Written by Adeel Hassan
Fourteen students died Feb. 14, 2018, in Parkland, Florida, inspiring marches, new laws and widespread calls to stop the onslaught of gun deaths. But in the year since one of the worst school shootings in the United States, nearly 1,200 more children have lost their lives to guns in this country.
The number alone might stop most people in their tracks. But editors at The Trace, a nonprofit news organization that reports on gun violence, wanted to remember the dead not as statistics, but as human beings with rich histories. This week they launched “Since Parkland,” a website compiling profiles of every one of the victims. To tell their stories, The Trace turned to those who could relate most closely to the victims: other young people.
That’s how Mary Claire Molloy, 18, found herself trying to sum up the life of a 9-month-old boy, Jason Garcia Perez, who — along with two of his siblings — was shot and killed in August in Clearlake, California, by his father, who then shot and killed himself.
Molloy, a high school senior in Indianapolis, turned to developmental milestones to try to re-create Jason’s life of crawling and learning to talk. She was one of 200 teenagers to write the profiles.
“This is the most haunting and the most powerful thing I’ve ever done,” she said. “I’m a vessel for these kids’ stories that they can never tell. How can I be their voice?”
Molloy wrote 48 profiles; the youngest victim she wrote about was Jason, and the oldest was Alaina Maria Housley, who died when a gunman opened fire in a bar in Thousand Oaks, California.
The Trace worked on “Since Parkland” with the Gun Violence Archive, The Miami Herald and the McClatchy newspaper group, whose member newsrooms will be publishing some of the profiles this week and over the weekend.
While the young reporters were assigned most of their stories, some felt a special affinity for certain victims and asked to write about them. A few shared birthdays with the dead. Another asked to write about someone killed in a drive-by shooting because a cousin had died in the same way, said Akoto Ofori-Atta, who led the project and is the managing editor of The Trace.
“We had thought about writing obituaries for kids, and that teen journalists should do this because it’s their story to tell,” she said of the 100-word vignettes. “They’re short and poetic. You don’t learn about the name until the end.”
The circumstances of their deaths were also saved for the end. “Doing this work doesn’t mean only reporting the death,” Ofori-Atta said.
The reporters’ youth was an advantage, said Melat Eskender, 17, a high school senior in Columbus, Ohio. “It wasless intimidating for them to talk to a young person about their child,” she said of victims’ parents.
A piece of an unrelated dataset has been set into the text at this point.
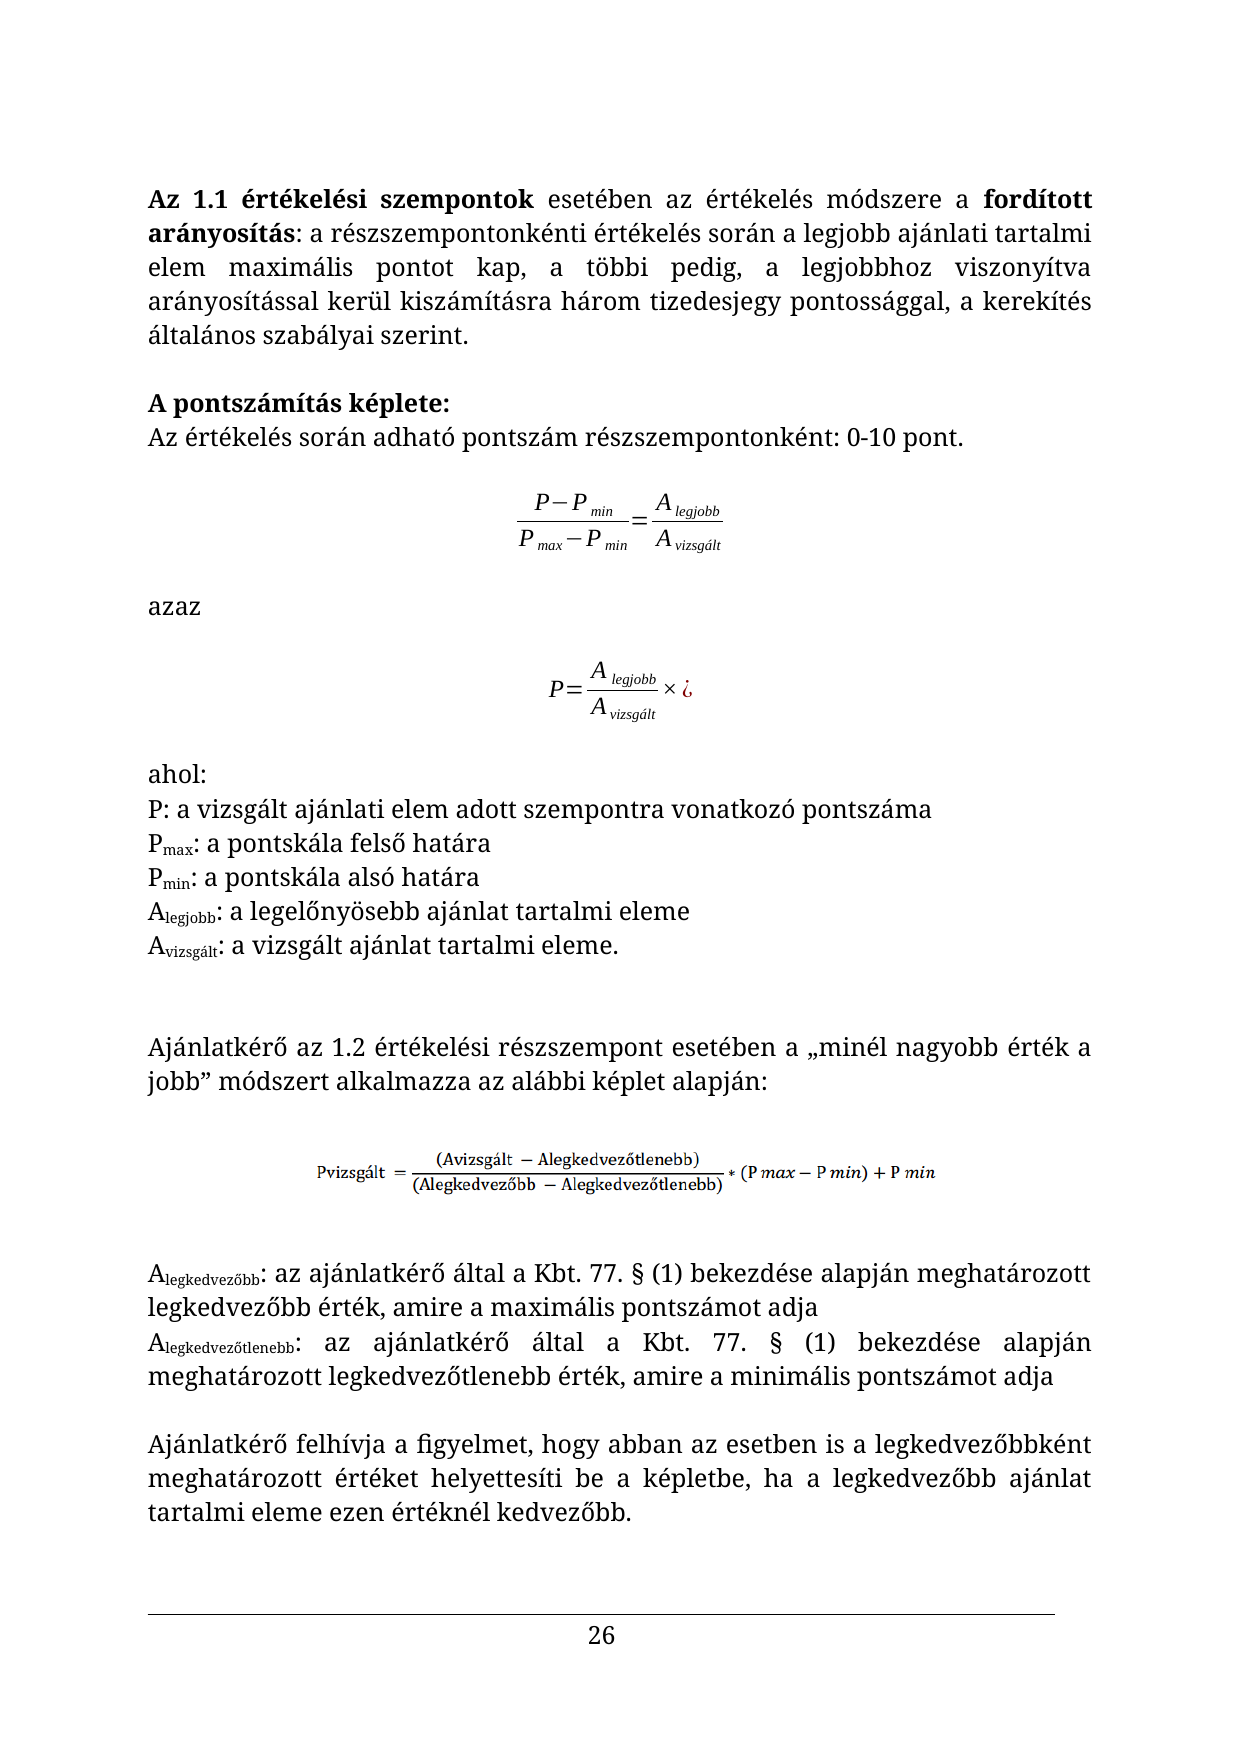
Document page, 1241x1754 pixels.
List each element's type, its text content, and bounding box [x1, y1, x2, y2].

Eskender, who wrote or contributed to about 20 profiles, said she had been most moved by the story of the youngest victim she was assigned, David Lee Anderson, 11, of East Chicago, Indiana. He had been caught in crossfire while playing basketball.
“He played every day, and ended up taking a shot to the head on Mother’s Day, in the morning,” said Eskender, who interviewed David’s devastated mother. “It was supposed to be a day of celebration of her relationship with her son.”
Both students and editors said that the victims were mostly African-American or Latino, and that many of their deaths had not been publicized.
“What struck me is that I didn’t even know this happened,” said Molloy, who was assigned a victim who lived near her in Indianapolis, a 1-year-old girl.
New profiles were being added this week, and the work is not done. They are counting every death until midnight Wednesday.
“Unfortunately, we know that there will be a young person who is alive right now and who won’t be alive at the end of the day,” Ofori-Atta said.